By Beth Pinyerd
Last week while working with students, we all gathered safely around an ant bed on the playground to observe their activities.
Before we knew it, 30 minutes had flown by and we were still intrigued at the ants traveling in and out of ant hills on the playground.
As a mom of now a 33-year-old son, I began to reflect on his fascination of observing ants in our back yard when he was young. When he was eight years old, he asked us if ants ate meats or sweets. His dad and I said “let’s set up an experiment and see.” We gathered turkey meat and sweet candy bars to put by the ant hills to observe over the next few days. By the end of the week … stay tuned, I’ll tell you our findings at the end of the article.
In this beautiful spring weather, your children can become budding little scientists as they observe ant habits with their bare eye or a magnifying glass. Point out to your child that ants are insects with six legs and body parts and that the large ant is the queen ant. Tell your child that the queen ant is the head of the ants’ colony or home.
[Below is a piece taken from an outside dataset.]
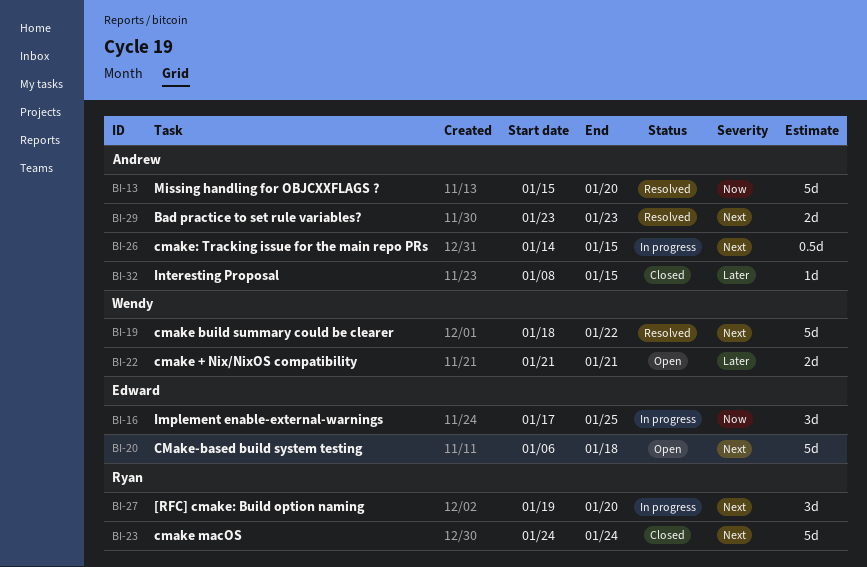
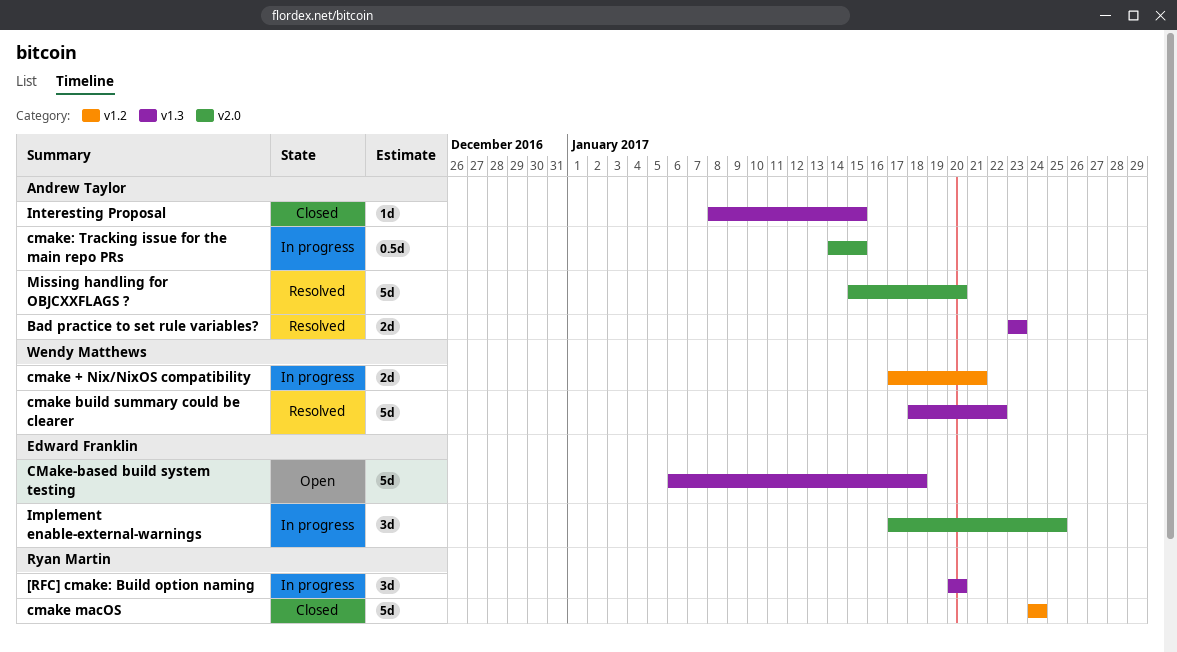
[RFC] cmake: Build option naming, start: Jan 19 -> Jan 20
cmake + Nix/NixOS compatibility, status: Open -> In progress
cmake + Nix/NixOS compatibility, start: Jan 21 -> Jan 17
As your child observes the ants, have them to record in a journal what they see. They can draw their findings or you can write it for them. Point out the tunnels the ants are making are like rooms in their homes.
Compare the different jobs the ants are doing are like jobs or responsibilities they are doing in your family. This allows your child to express his or herself. Too, as your child asks questions, make a trip to the library to find the answers to their questions in books or articles. This helps in their reading, curiosity and questioning skills which is readiness in the scientific method.
In the classroom, I have set up ant farms for my students to observe. Your child can create an ant farm to observe the busy social life of the ant.
You gather two jars, one that fits into the other with about 3/4 inch of space between them, dirt, ants, a small piece of screen, cereal or candy crumbs. Put the small jar into the larger jar, fill the space between the jars with the dirt, safely add the ants from the yard in a very gentle manner so you do not harm them, sprinkle food on top of the dirt, cover the jars tightly with the screen, watch the ants make tunnels in the dirt, record what you see then let the ants go back to their homes in the backyard.
You can teach your child some valuable character traits as you study ants. The Bible spells this out so well in the book of Proverbs.
Ants work so hard. Children like to be on a schedule and routine as they engage in projects and activities that they truly enjoy. Ants are self-starters and so are children.
• Ants work busily and they cooperate with each other. What a wonderful lesson to point out in teaching your children to get along with others.
• Ants work so hard in the summer as they prepare for the winter. They provide our children a lesson on how to plan ahead in getting chores done.
Some neat snacks that children enjoy are ants on a log, made with washed celery sticks, peanut butter, raisins and a butter knife to spread with. Spread some peanut butter on a celery stick – that’s the log, put the raisins on the log in a row … these are your ants. You can substitute bananas for celery. I have provided my students these snacks and they absolutely love them as you teach them about ants.
A neat catchy tune that we parents and grandparents remember from our childhood days is the little tune called The Ants Come Marching.
Do ants have a sweet tooth or meat tooth? After many days of observing and recording, the ants were found to have a meat tooth with the turkey meat all gone.
Our son did this experiment over and over to prove these findings. I am very thankful for ants because their life habits started our young son on the beginning of the scientific method of observing our world through his young eyes. Parents of children, it is never too young for your child to be little scientists and to guide them to observe their world through the eyes of a child.